Using a language that is only in preview is pretty interesting. The API is unfinished and the language isn't completely mature, but this is to be expected. That being said, it still looks promising and seems to be a very capable and expressive language. Also, seeing as it is built on top of Java, you have access to all of Java's rich API in addition to the numerous third-party Java libraries and API's that are out there. I've been playing around with it for the last week or so and I was able to write a small calendar widget. It simply shows a month view for the current month, with the current date highlighted. I haven't had much experience with writing GUIs in Java, so it took me a while to figure it all out. I shamelessly stole the colour gradient background from one of the demos in the preview SDK. The only issue I have right now is the load-time of the widget. It seems to take a while when you load it first. I don't know if it has to do with the way I coded it or not. I'm pretty sure I'm not doing it the best way, but I expect to get better once I get more familiar with the language.
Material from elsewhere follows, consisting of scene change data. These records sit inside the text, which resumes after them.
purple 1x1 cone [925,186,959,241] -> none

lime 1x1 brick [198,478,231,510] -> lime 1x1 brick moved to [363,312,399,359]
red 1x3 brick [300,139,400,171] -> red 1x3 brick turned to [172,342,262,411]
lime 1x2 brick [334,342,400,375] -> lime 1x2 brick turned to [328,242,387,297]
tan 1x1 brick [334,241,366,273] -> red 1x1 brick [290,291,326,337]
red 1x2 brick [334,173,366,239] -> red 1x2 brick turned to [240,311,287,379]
Here's a screenshot of the widget running on Firefox 3 on my Ubuntu laptop (the theme is a Leopard theme):

Calendar widget

I have more details on the project page.

3 thoughts on “JavaFX: The New Hotness”

  1. sheehan says:
    September 12, 2008 at 1:30 pm

    i haven’t gotten a chance to mess with JavaFX but how is the load time of the application? One thing I never liked about Java is how heavily the VM taxes your resources. Performance and usability is key when it comes to client-side applications…does it promise?

    Reply
  2. vivin says:
    September 15, 2008 at 8:21 am

    Sheehan,

    The load time on the application is pretty high right now. To run a simple application you have to download a series of jars (mainly javafx jars). I assume this is because the whole language is still in preview (the language reference itself is still in draft). I would think that they will be ironing out these issues once the actual release comes out. Well, I’d go so far as saying that they will have to address the load-times if they want to compete with Flash or Silverlight.
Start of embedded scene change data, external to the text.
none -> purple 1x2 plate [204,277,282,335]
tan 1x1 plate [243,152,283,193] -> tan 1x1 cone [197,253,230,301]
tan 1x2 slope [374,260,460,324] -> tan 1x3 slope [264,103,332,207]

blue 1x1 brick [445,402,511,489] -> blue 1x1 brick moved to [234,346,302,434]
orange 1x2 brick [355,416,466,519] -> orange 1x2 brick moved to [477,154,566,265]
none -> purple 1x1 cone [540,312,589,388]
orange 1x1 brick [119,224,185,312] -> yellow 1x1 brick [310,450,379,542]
    It’s true that the VM uses a bunch of resources but I think with processor speed and memory being where they’re at today, it really isn’t much of an issue. A lot of people say Java is ten times slower than C. But then C is ten times slower than assembly. So far, I would say performance is probably on par with regular Java (javafx is compiled into Java bytecode), but the load-times aren’t all that great. In spite of all this, I would still say that JavaFX looks pretty promising.

    Reply
  3. Harischandra says:
    August 6, 2009 at 4:37 am

    Very simple and effective example.